• _About this exercise_
Write out exactly the lines of the entries below from the one holding "middle pip: (656, 105)" to the one holding "ring dip: (661, 109)", inclusive, and leave out all other lines.

Per-instance keypoint data
- - - -
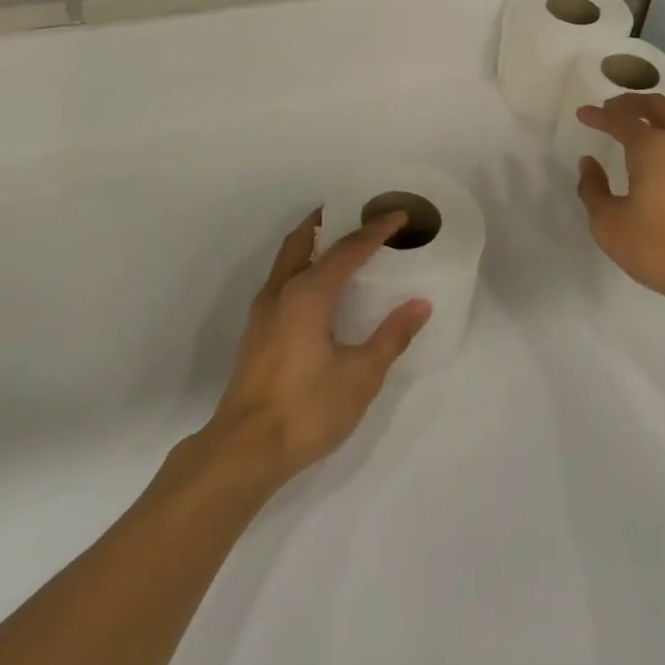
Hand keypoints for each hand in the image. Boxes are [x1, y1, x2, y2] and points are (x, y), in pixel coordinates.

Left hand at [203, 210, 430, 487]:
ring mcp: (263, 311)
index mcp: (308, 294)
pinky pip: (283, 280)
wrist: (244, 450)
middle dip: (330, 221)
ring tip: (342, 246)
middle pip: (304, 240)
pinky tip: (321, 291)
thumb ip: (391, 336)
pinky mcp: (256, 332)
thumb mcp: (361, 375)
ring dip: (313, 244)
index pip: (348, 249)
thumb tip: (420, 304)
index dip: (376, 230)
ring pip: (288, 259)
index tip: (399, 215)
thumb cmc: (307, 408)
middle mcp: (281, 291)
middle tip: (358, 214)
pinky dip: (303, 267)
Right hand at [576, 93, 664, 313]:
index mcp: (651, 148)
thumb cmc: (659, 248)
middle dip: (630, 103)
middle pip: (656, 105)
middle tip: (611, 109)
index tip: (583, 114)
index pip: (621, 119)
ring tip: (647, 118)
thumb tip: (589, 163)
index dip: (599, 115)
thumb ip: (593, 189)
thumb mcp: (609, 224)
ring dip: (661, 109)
- - - -
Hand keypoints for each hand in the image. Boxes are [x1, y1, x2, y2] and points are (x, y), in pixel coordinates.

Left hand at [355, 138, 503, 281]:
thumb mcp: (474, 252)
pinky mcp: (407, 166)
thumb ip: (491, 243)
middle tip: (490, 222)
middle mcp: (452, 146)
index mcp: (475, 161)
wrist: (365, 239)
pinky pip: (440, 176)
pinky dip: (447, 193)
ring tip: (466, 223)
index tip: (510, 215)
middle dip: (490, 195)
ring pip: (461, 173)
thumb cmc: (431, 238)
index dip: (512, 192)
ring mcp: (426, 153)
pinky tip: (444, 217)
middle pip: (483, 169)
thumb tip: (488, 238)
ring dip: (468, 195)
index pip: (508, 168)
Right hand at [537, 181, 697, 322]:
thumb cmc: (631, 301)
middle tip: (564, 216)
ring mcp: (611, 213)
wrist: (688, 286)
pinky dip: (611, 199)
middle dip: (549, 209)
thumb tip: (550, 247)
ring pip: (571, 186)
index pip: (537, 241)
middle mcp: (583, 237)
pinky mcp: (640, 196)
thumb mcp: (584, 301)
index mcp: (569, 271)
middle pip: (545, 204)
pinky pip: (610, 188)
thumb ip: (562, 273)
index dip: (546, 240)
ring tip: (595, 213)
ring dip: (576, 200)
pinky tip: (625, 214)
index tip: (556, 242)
- - - -
• _Exercise response_
middle pip: (656, 105)
middle tip: (611, 109)
index tip: (583, 114)
index pip: (621, 119)
ring tip: (647, 118)
thumb tip: (589, 163)
index dip: (599, 115)
thumb ip: (593, 189)
thumb mcp: (609, 224)
ring dip: (661, 109)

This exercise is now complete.